======== PROVIDED MATERIAL
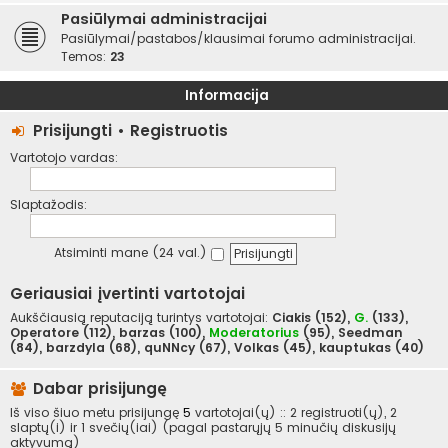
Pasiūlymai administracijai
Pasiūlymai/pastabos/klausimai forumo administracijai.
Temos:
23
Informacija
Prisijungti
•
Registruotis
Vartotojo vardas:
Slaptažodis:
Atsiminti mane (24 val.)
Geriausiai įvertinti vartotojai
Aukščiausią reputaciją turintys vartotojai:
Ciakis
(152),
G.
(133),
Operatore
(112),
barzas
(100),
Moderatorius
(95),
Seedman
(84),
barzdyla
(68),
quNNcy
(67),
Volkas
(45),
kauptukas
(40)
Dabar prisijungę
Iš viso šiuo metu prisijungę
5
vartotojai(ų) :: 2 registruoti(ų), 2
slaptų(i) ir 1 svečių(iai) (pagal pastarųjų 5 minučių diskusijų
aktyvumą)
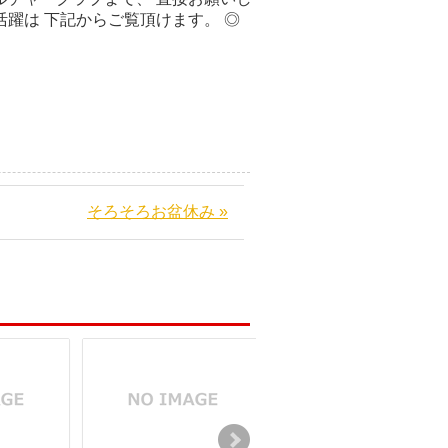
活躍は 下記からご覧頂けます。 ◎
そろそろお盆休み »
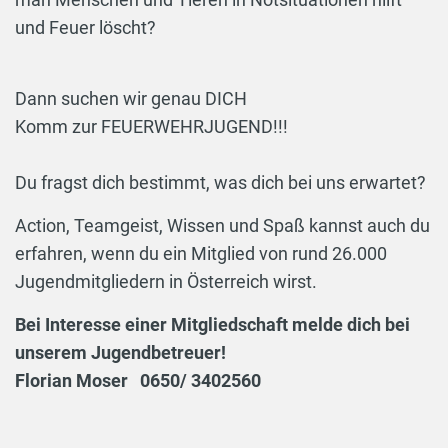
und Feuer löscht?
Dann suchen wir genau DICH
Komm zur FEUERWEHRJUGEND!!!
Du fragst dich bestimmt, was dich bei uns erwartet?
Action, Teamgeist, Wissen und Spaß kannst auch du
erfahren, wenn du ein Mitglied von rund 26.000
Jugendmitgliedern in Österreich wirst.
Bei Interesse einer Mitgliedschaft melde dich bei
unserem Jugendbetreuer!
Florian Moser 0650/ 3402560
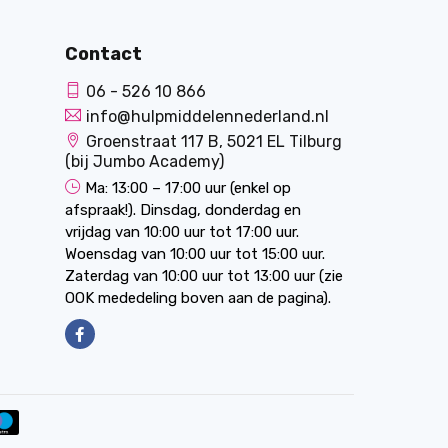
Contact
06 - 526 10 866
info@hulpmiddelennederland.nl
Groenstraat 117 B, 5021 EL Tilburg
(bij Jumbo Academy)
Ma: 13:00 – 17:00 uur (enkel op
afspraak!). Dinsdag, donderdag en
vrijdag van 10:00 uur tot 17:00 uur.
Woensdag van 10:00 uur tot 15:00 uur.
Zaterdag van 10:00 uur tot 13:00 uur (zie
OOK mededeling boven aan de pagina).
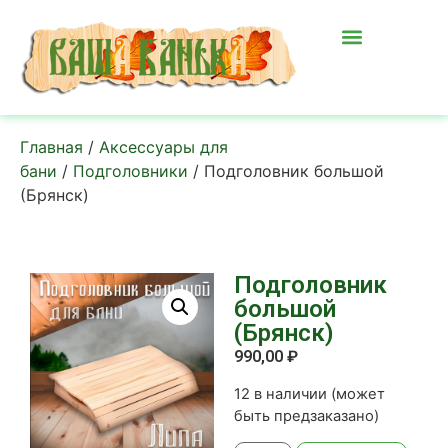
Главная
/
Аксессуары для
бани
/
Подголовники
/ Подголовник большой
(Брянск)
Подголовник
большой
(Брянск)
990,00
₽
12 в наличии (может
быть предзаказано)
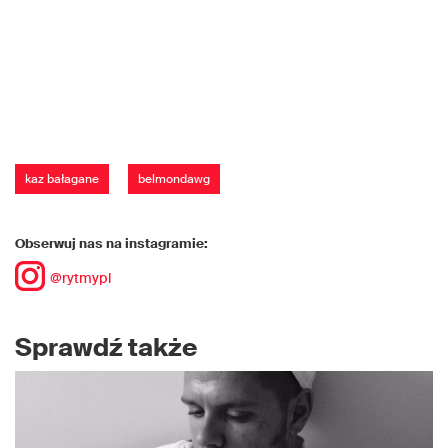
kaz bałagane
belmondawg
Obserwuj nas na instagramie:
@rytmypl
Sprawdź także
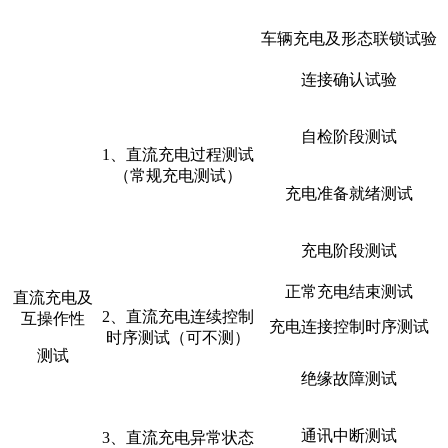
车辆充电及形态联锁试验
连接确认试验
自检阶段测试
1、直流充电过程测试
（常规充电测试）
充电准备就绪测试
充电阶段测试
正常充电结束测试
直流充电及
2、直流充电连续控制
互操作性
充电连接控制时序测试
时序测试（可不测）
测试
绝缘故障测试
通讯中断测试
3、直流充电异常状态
================
======== PROVIDED MATERIAL
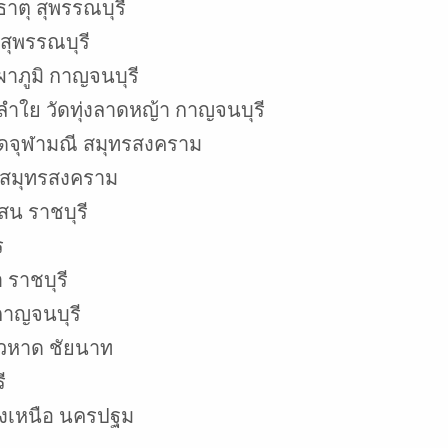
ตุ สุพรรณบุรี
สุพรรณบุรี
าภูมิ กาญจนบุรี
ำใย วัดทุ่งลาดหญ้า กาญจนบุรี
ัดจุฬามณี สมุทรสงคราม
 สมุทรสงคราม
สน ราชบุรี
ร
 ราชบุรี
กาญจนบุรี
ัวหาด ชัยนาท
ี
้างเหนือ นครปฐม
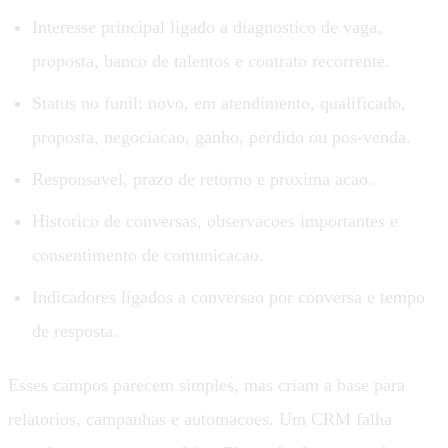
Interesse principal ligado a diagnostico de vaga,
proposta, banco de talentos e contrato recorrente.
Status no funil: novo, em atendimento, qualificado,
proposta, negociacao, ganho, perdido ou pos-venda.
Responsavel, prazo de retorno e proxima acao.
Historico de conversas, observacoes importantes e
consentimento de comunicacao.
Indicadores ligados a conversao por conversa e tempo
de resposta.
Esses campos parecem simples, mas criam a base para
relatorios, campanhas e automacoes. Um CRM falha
================
• **PROBLEM**:
Above are the records. Print exactly, and only, the lines from the line with "Pasiūlymai administracijai" to the line with "Dabar prisijungę", both inclusive.

• **THE COMPLETED TASK**:
Pasiūlymai administracijai
Pasiūlymai/pastabos/klausimai forumo administracijai.
Temos:
23
Informacija
Prisijungti
•
Registruotis
Vartotojo vardas:
Slaptažodis:
Atsiminti mane (24 val.)
Geriausiai įvertinti vartotojai
Aukščiausią reputaciją turintys vartotojai:
Ciakis
(152),
G.
(133),
Operatore
(112),
barzas
(100),
Moderatorius
(95),
Seedman
(84),
barzdyla
(68),
quNNcy
(67),
Volkas
(45),
kauptukas
(40)
Dabar prisijungę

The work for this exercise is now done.